Abstract

It is well established that neurons regulate the properties of both central and peripheral glial cells. Some of these neuro-glial interactions are modulated by the pattern of neuronal electrical activity. In the present work, we asked whether blocking the electrical activity of dorsal root ganglion (DRG) neurons in vitro by a chronic treatment with tetrodotoxin (TTX) would modulate the expression of the T-type Ca2+ channel by mouse Schwann cells.
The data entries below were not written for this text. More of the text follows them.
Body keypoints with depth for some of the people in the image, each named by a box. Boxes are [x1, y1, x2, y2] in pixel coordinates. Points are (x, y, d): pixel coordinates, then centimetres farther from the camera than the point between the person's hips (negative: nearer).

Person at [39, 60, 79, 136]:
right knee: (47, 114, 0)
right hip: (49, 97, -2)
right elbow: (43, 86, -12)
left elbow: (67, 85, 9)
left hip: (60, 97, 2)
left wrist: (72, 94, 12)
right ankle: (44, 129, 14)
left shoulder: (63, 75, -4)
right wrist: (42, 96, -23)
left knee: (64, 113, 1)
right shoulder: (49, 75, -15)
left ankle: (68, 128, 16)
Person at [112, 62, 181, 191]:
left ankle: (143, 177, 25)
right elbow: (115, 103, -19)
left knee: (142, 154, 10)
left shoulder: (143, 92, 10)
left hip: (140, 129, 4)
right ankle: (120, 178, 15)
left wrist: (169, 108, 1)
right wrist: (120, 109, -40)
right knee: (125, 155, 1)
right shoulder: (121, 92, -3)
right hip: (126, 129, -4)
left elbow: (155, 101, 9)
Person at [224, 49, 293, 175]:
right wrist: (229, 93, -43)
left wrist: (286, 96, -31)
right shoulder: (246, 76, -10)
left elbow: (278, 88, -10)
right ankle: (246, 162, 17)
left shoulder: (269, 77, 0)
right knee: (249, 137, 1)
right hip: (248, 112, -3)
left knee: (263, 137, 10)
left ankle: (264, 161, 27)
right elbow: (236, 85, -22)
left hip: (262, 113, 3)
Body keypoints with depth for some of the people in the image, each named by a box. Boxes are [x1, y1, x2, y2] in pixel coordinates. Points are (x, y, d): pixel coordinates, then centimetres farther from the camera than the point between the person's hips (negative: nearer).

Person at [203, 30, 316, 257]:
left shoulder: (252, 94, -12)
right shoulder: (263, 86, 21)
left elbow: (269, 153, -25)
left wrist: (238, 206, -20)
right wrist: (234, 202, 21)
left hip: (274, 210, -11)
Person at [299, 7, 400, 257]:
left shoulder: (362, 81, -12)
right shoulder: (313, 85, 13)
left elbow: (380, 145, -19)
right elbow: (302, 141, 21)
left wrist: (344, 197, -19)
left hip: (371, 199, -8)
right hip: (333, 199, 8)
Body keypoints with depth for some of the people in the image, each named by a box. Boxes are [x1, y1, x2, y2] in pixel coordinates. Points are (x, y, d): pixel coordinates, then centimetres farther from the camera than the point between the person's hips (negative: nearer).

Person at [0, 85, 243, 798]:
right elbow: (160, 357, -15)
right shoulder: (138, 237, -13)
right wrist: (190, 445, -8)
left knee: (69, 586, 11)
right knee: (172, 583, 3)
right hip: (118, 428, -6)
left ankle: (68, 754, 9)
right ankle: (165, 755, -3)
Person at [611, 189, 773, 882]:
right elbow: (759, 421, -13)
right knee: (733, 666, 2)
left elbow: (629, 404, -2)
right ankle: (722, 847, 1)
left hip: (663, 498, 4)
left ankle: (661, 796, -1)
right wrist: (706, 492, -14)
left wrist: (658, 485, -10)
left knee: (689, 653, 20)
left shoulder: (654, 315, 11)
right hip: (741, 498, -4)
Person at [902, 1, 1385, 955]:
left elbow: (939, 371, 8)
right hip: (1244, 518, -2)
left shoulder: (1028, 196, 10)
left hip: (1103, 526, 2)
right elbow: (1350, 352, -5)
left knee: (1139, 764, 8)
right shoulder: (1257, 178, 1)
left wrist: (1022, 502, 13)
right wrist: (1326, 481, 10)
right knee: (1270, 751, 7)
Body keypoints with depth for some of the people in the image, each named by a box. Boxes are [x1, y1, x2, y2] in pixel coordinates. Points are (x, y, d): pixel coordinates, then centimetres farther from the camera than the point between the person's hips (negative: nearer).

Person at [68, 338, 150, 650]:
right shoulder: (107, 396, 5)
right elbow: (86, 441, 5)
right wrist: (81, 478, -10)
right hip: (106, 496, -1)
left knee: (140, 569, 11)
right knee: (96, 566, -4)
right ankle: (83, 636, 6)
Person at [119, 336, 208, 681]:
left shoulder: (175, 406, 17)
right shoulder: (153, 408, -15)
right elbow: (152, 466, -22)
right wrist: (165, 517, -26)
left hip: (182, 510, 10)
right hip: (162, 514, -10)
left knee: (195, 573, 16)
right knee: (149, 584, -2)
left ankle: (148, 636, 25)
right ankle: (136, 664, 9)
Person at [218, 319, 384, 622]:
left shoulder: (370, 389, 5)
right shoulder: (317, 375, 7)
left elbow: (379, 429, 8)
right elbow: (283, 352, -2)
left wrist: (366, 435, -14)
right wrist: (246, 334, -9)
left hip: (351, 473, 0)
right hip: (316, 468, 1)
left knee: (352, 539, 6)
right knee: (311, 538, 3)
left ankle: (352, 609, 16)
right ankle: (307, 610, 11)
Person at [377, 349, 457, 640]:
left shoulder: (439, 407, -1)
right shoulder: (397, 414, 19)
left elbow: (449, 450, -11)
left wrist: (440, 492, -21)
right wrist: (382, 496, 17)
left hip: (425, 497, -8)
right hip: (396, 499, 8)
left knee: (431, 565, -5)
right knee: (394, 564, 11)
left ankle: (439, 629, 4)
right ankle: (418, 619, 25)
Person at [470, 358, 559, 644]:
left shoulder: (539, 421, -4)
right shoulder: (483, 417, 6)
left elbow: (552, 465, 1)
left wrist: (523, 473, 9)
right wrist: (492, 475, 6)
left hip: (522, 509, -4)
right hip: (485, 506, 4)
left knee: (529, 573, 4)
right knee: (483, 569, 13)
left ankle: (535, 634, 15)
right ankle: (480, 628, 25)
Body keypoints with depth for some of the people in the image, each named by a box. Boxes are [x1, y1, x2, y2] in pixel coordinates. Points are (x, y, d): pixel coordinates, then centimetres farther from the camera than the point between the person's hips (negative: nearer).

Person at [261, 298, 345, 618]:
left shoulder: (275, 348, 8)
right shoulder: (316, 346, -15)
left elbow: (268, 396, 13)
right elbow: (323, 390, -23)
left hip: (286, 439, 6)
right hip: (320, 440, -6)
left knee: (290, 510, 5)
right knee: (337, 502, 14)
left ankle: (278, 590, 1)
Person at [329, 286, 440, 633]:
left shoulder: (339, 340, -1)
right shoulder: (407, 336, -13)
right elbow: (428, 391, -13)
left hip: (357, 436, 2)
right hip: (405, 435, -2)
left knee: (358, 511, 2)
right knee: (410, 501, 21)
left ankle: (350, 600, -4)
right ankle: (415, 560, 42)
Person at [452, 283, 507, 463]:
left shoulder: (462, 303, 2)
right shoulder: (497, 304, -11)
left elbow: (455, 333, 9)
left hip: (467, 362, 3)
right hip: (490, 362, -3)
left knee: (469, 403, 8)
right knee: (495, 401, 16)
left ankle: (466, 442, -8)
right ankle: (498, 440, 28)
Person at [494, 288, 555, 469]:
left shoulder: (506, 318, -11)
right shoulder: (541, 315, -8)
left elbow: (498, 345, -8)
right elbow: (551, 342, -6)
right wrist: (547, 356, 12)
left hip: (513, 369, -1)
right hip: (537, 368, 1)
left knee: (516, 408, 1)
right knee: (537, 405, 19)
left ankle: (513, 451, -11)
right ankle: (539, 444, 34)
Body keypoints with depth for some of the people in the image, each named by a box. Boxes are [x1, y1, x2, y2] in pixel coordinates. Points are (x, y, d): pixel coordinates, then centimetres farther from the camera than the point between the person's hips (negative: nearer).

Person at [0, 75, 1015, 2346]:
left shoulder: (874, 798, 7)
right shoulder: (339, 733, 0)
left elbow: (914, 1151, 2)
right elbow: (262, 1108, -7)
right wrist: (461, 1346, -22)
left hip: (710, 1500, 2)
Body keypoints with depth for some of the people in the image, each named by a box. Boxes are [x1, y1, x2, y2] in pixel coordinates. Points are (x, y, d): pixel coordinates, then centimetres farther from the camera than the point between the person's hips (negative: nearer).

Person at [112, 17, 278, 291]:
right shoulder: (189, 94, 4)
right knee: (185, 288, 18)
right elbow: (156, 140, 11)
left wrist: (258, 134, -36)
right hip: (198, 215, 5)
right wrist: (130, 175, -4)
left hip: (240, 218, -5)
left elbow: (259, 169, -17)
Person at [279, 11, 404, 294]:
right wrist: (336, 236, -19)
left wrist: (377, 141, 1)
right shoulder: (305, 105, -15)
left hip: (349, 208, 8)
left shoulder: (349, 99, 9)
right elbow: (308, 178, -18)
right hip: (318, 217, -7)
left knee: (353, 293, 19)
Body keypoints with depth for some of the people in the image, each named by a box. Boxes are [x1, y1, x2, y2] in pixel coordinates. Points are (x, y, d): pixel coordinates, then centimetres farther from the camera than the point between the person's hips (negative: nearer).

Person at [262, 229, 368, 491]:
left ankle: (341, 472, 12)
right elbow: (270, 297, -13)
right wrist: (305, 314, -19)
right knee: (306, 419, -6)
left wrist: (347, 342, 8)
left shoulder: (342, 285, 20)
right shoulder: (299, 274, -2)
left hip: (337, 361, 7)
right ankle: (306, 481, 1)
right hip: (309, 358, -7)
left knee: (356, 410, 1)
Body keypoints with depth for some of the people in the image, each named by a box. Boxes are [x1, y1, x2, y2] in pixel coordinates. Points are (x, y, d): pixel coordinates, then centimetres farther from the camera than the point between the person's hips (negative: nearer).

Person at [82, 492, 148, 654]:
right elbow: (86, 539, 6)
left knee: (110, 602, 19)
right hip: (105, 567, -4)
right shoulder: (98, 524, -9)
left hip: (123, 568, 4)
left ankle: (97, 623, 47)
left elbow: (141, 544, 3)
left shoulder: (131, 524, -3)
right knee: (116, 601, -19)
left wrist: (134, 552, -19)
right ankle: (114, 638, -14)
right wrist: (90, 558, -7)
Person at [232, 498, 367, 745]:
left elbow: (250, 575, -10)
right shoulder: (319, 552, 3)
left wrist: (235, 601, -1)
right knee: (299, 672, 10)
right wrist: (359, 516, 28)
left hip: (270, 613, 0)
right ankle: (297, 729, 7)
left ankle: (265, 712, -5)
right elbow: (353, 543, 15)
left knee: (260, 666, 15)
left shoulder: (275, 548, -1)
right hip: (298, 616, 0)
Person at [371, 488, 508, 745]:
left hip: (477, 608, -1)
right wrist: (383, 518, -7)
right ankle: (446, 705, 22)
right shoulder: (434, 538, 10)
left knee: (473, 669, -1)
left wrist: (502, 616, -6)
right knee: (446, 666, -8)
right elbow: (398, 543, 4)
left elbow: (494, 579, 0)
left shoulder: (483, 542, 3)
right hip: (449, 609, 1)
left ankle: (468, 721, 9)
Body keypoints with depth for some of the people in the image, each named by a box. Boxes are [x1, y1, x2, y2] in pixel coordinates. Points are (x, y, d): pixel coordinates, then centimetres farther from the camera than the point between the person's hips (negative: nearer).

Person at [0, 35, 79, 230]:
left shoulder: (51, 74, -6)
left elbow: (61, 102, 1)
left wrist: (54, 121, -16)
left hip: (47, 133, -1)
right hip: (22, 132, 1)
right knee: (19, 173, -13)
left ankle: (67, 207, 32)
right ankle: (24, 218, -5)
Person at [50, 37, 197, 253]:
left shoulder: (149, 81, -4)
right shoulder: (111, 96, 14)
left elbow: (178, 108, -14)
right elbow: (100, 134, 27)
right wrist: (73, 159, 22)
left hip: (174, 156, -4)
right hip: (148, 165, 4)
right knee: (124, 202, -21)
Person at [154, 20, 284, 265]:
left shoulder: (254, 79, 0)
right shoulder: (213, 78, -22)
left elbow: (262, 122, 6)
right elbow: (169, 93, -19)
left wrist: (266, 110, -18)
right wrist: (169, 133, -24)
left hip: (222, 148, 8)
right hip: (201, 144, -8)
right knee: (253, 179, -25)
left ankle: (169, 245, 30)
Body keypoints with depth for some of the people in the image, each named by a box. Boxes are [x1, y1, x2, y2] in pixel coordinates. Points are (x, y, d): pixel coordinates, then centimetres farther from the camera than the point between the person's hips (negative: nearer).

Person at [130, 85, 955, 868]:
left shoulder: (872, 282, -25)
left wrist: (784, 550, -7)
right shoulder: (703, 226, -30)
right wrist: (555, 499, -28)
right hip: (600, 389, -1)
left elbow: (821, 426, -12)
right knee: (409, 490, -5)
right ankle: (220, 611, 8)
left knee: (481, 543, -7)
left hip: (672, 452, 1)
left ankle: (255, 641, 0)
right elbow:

When recorded in their culture medium, about one-half of the DRG neurons spontaneously fired action potentials (APs). Treatment for 4 days with 1 μM TTX abolished both spontaneous and evoked APs in DRG neurons and in parallel significantly reduced the percentage of Schwann cells expressing Ca2+ channel currents. On the fraction of Schwann cells still expressing Ca2+ channel currents, these currents had electrophysiological parameters (mean amplitude, mean inactivation time constant, steady-state inactivation curve) similar to those of control cultures. Co-treatment for 4 days with 1 μM TTX and 2 mM CPT-cAMP, a cAMP analogue that induces the expression de novo of Ca2+ channel currents in Schwann cells deprived of neurons, maintained the percentage of Schwann cells expressing Ca2+ channel currents, showing that TTX does not directly affect the expression of Ca2+ channel currents by Schwann cell. We conclude that blocking spontaneous activity of DRG neurons in vitro downregulates Ca2+ channel expression by Schwann cells. These results strongly suggest that DRG neurons upregulate Ca2+ channel expression by Schwann cells via the release of a diffusible factor whose secretion is dependent on electrical activity.